● Document extract
......
Jamilah Sabur is a multidisciplinary artist whose practice involves performance, video and installation. She is interested in embodied cognition, social mimicry, dissonance, ritual and the uncanny. Cathy Leff speaks with the young artist, as she prepares for her new exhibition, The Rhetoric of the Living, opening March 8th at Emerson Dorsch in Miami.

Your new works draw from Florida’s cultural history. Can you tell us about your interest in the State?

My family came to Miami from Jamaica when I was four, so I grew up here. I returned to Miami to live fulltime three years ago. I was so lucky to have been an artist-in-residence last year at Crisp Ellert Art Museum at Flagler College in St. Augustine. I connected with George Aaron Broadwell, whose research focuses on endangered languages and psycholinguistics. He teaches at University of Florida, and we’ve been having some really amazing conversations about the structure of the Timucua language. I always have been thinking about how language breaks down. Because human language is linearized, we can only say one word at a time, the order of elements in a sentence takes on great relevance in the way it is interpreted and translates across cultures. A new piece in my upcoming show, I will wet you (pl.) with the new water, is a 12’ neon work based on the Timucua syntax of a 1612 baptism, which came out of my residency. I’ve also been interested in colliding and overlapping history. My video, A point at zenith (Cuando caen las flores), also on view at Emerson Dorsch, addresses two moments in northern Florida in the years 1656 and 1982.
......
Named joint coordinates:
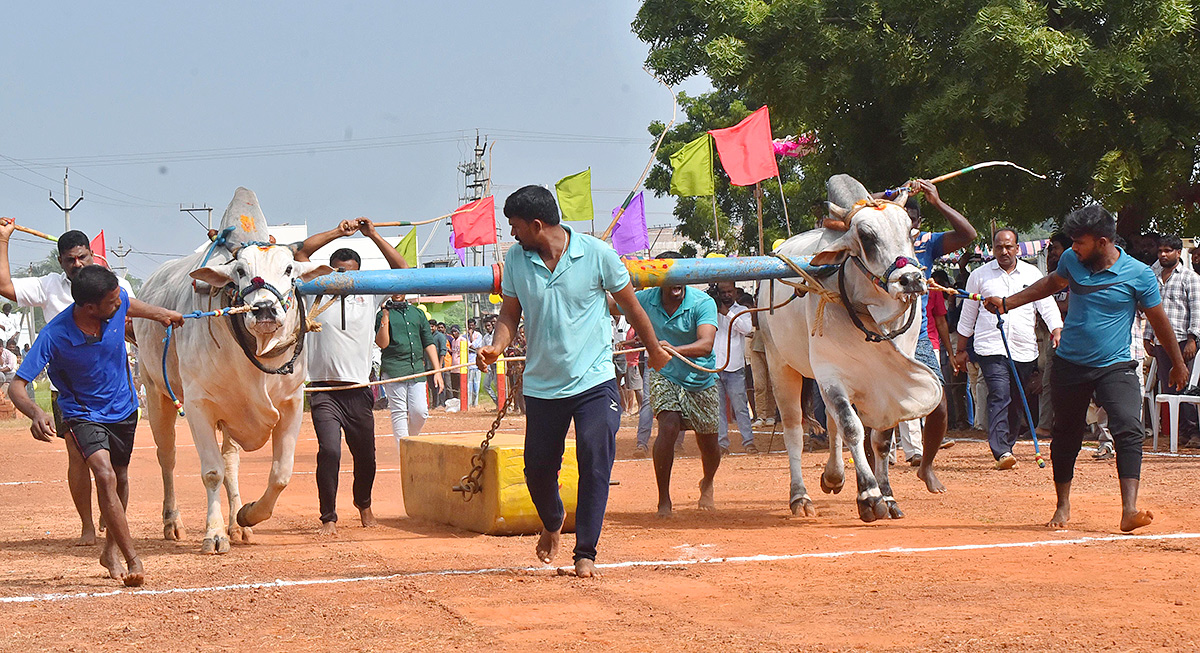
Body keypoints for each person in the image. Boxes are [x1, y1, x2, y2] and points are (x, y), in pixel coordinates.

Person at [477, 185, 669, 579]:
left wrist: (654, 349)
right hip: (542, 386)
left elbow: (632, 308)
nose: (511, 234)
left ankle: (586, 553)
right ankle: (553, 521)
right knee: (537, 471)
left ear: (536, 224)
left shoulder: (598, 255)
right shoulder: (516, 259)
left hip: (595, 380)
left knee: (595, 458)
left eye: (514, 226)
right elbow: (510, 315)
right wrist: (497, 345)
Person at [981, 206, 1185, 532]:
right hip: (1070, 363)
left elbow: (1160, 322)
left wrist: (1177, 364)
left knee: (1129, 428)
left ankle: (1129, 509)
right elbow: (1050, 283)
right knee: (1066, 435)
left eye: (1080, 242)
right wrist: (1008, 302)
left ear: (1103, 242)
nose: (1073, 248)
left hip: (1115, 364)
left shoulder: (1139, 274)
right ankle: (1062, 506)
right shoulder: (1072, 261)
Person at [8, 265, 182, 586]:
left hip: (124, 409)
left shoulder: (116, 307)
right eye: (113, 303)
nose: (120, 306)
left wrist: (164, 314)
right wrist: (35, 411)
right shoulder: (54, 335)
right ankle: (134, 558)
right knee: (105, 475)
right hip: (82, 413)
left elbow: (133, 304)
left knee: (122, 478)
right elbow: (16, 387)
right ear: (89, 307)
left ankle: (110, 550)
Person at [0, 221, 137, 546]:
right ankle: (87, 525)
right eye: (69, 260)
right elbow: (4, 286)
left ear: (91, 255)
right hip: (73, 394)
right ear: (61, 262)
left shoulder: (118, 286)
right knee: (80, 459)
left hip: (116, 391)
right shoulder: (49, 286)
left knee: (118, 473)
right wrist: (3, 240)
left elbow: (132, 320)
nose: (76, 264)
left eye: (82, 257)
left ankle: (112, 517)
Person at [294, 218, 407, 536]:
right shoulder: (313, 290)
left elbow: (403, 271)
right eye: (339, 272)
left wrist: (372, 235)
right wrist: (336, 232)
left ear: (359, 273)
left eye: (351, 274)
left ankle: (364, 504)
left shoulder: (369, 294)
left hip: (358, 390)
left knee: (366, 456)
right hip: (323, 391)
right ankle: (328, 517)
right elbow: (301, 253)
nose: (345, 278)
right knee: (329, 451)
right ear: (330, 271)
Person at [956, 229, 1063, 469]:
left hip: (1024, 348)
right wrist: (961, 349)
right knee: (999, 393)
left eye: (1008, 247)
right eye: (999, 247)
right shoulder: (980, 276)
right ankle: (1001, 450)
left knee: (1017, 399)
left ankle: (1008, 444)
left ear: (1016, 248)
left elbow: (1046, 305)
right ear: (993, 249)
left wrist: (1057, 329)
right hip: (991, 346)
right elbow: (967, 315)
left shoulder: (1032, 273)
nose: (1004, 252)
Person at [626, 253, 719, 517]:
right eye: (669, 276)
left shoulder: (703, 302)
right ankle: (663, 500)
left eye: (680, 276)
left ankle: (708, 481)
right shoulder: (644, 299)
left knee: (709, 443)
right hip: (664, 372)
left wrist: (672, 348)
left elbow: (706, 345)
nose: (676, 282)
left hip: (699, 378)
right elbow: (612, 303)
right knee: (667, 426)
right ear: (659, 279)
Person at [1142, 234, 1200, 449]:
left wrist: (1193, 339)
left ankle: (1194, 431)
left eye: (1168, 251)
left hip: (1184, 340)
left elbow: (1197, 310)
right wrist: (1148, 336)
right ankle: (1182, 432)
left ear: (1178, 253)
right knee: (1169, 388)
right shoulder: (1154, 278)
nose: (1163, 255)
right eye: (1160, 251)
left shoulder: (1189, 278)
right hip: (1160, 342)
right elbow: (1152, 311)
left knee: (1186, 388)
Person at [376, 294, 442, 444]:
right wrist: (385, 318)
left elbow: (429, 342)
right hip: (394, 369)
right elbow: (382, 343)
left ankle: (409, 441)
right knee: (399, 412)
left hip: (417, 369)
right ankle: (404, 454)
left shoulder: (417, 313)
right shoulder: (382, 314)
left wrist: (437, 371)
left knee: (421, 412)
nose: (398, 293)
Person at [1036, 232, 1072, 439]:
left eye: (1055, 249)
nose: (1051, 254)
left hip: (1072, 335)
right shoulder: (1050, 279)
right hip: (1051, 337)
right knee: (1049, 381)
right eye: (1050, 250)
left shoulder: (1074, 276)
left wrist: (1047, 306)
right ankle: (1045, 424)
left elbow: (1070, 304)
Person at [713, 282, 756, 454]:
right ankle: (722, 444)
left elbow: (746, 328)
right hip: (714, 366)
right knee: (718, 409)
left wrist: (727, 313)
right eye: (722, 292)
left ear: (736, 292)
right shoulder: (711, 309)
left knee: (740, 407)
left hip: (734, 367)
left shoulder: (740, 311)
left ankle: (748, 442)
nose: (726, 295)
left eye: (729, 292)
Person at [430, 319, 449, 407]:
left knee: (440, 385)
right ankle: (434, 404)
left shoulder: (440, 336)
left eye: (432, 326)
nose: (431, 328)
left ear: (436, 327)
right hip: (429, 365)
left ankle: (441, 403)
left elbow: (443, 351)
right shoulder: (428, 336)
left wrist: (440, 365)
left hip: (438, 366)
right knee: (432, 386)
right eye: (429, 326)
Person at [465, 318, 483, 407]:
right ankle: (469, 403)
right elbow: (468, 347)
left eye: (472, 325)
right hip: (468, 364)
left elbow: (473, 346)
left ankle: (475, 403)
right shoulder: (464, 336)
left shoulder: (478, 335)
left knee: (476, 385)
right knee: (469, 385)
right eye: (469, 325)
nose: (471, 327)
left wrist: (471, 335)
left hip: (476, 364)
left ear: (475, 326)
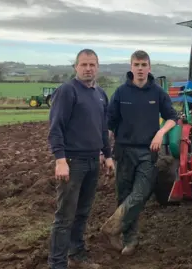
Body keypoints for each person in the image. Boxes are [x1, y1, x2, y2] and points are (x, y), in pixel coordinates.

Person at [100, 50, 178, 255]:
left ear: (149, 68)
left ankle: (112, 226)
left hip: (148, 151)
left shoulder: (157, 92)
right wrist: (104, 151)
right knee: (124, 195)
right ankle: (129, 239)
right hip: (124, 151)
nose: (140, 68)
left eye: (144, 65)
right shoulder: (120, 93)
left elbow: (172, 117)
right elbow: (109, 124)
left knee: (141, 192)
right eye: (137, 65)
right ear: (131, 67)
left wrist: (161, 133)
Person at [47, 48, 115, 269]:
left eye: (92, 64)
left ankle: (76, 254)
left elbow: (102, 129)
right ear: (75, 67)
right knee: (65, 216)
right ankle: (57, 264)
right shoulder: (67, 91)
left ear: (98, 67)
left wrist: (108, 155)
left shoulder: (100, 94)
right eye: (84, 64)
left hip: (93, 161)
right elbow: (56, 128)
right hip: (73, 163)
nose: (88, 68)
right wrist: (60, 160)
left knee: (83, 212)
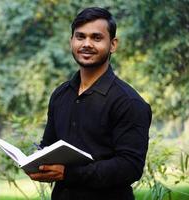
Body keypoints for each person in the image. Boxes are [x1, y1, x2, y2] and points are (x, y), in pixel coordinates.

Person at [27, 7, 152, 200]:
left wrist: (68, 174)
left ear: (113, 45)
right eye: (80, 37)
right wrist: (37, 163)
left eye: (96, 38)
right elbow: (49, 146)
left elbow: (130, 167)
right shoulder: (60, 95)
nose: (86, 44)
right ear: (71, 41)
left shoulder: (129, 102)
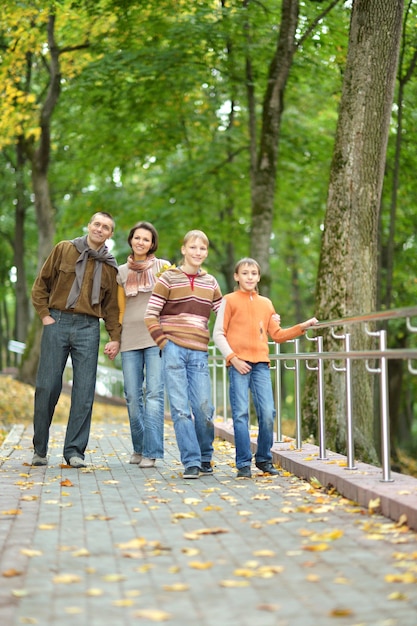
......
● Problem to solve
Reproduce the passage of the interview starting with "Jamilah Sabur is" and going on through "Dorsch in Miami.". Rely on the interview alone.

● Written response
Jamilah Sabur is a multidisciplinary artist whose practice involves performance, video and installation. She is interested in embodied cognition, social mimicry, dissonance, ritual and the uncanny. Cathy Leff speaks with the young artist, as she prepares for her new exhibition, The Rhetoric of the Living, opening March 8th at Emerson Dorsch in Miami.